Because suddenly, I couldn’t do it all. Almost overnight, I could no longer keep up. I couldn’t work AND cook dinner. During what I fondly call our “diagnostic limbo hell,” and weeks turned into months, my pain increased and my energy decreased, and just like that I was deciding whether I had the energy to wash my hair or watch tv with my kids. (And let’s face it, hair matters. As does mascara.) My tribe recognized it before I did, and they forced nudged me to ask for help.
All I had to do was send a text and the problem was solved. Meals poured in, as did treats, and gifts, and flowers, and cupcakes and dry shampoo, and I no longer had to feel guilty about ordering take out again, because we could sit as a family and eat real food, and know that we were loved – very dearly. But hitting send on that first text was monumental, and I felt defeated, because so much of my identity was wrapped up in being the capable caregiver (I think the “Capable Caregiver” needs a Cape.)

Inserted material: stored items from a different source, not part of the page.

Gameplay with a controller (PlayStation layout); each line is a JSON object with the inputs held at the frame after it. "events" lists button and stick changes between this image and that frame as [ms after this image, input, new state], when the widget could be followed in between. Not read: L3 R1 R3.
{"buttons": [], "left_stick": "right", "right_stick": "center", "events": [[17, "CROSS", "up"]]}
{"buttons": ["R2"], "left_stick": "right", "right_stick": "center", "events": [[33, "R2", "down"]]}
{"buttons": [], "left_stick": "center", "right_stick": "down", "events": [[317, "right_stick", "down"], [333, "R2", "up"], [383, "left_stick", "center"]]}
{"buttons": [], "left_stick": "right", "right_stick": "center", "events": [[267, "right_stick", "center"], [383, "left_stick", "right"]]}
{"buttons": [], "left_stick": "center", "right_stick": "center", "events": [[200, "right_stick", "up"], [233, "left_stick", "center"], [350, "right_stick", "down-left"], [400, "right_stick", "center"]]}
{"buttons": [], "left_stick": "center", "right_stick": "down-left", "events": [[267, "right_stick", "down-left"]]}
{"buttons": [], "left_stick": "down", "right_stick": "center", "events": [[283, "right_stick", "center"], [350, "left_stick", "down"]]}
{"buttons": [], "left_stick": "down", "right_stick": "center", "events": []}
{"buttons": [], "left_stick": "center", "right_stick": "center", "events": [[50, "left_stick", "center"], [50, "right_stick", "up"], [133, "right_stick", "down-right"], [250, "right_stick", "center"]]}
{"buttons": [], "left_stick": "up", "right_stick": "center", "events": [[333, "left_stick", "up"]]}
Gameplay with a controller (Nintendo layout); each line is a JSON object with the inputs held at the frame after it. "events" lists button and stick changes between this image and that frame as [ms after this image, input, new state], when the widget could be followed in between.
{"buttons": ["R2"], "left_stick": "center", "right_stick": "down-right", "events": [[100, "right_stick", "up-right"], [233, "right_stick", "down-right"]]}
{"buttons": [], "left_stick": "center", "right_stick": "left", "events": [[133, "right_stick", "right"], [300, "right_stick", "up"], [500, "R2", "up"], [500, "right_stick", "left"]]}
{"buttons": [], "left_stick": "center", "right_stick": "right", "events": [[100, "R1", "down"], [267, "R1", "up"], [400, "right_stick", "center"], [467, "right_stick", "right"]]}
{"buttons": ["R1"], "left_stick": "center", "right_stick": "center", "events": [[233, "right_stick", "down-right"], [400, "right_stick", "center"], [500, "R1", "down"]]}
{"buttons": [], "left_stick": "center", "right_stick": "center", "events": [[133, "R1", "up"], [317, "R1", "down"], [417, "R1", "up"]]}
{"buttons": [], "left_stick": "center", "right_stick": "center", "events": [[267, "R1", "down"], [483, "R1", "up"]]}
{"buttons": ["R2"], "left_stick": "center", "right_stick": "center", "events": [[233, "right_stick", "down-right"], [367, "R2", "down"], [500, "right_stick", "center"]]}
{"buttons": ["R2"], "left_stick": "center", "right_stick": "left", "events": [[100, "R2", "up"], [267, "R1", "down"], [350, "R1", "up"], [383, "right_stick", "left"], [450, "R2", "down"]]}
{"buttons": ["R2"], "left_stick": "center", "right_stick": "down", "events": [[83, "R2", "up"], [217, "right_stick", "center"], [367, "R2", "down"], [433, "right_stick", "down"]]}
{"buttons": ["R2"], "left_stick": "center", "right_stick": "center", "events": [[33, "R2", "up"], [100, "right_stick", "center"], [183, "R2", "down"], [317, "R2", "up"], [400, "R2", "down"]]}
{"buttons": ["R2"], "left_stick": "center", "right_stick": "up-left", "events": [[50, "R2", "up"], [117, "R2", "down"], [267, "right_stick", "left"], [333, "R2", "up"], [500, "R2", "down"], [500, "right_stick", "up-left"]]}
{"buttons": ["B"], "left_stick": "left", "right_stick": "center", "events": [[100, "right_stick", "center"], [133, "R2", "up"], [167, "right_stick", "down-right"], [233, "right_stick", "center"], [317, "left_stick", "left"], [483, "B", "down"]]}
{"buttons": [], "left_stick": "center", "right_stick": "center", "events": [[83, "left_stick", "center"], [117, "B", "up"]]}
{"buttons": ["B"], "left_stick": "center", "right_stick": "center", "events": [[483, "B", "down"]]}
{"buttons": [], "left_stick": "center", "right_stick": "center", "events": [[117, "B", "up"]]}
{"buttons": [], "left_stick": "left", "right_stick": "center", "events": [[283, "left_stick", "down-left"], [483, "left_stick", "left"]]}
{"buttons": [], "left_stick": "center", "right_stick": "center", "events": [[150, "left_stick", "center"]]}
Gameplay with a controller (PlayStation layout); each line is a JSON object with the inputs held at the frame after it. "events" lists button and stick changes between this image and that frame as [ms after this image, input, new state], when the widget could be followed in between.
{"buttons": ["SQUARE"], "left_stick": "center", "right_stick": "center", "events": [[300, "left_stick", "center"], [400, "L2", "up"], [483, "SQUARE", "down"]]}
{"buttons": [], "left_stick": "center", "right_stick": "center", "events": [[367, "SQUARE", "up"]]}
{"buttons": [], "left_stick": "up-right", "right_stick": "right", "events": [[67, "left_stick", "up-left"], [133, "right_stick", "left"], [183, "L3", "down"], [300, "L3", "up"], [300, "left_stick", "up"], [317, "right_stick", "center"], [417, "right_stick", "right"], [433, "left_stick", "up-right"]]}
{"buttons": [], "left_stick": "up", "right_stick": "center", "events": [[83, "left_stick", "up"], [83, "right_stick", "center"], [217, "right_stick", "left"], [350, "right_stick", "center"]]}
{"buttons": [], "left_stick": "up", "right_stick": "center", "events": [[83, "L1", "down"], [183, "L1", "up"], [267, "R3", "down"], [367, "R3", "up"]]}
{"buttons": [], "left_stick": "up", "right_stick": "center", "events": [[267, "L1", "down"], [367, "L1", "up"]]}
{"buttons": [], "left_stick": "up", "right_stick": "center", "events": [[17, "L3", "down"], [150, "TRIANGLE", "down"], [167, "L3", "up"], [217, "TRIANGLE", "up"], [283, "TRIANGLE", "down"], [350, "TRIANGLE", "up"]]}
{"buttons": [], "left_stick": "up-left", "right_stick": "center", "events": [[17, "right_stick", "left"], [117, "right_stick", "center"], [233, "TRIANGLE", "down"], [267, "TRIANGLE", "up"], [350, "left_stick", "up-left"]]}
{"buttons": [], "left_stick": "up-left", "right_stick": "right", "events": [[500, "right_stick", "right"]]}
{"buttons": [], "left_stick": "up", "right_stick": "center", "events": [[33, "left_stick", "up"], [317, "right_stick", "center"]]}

But sitting in that foreign space of receiving care reminded me that my identity is not based on my ability to create a sign up genius for casseroles, but rather fixed as a part of a loving community of people with whom we laugh and snort and cry and hurt as we do life together. I am so grateful for my tribe, but I am also grateful for this trial that reminded me that my identity is not about what I can do, but rather who I belong to.
And in the midst of this divisive political climate, I can look at my tribe and be assured that this still the best work a community can do – to hold space for one another as babies are born, as loved ones pass on, as they receive a diagnosis – this is the good stuff of community.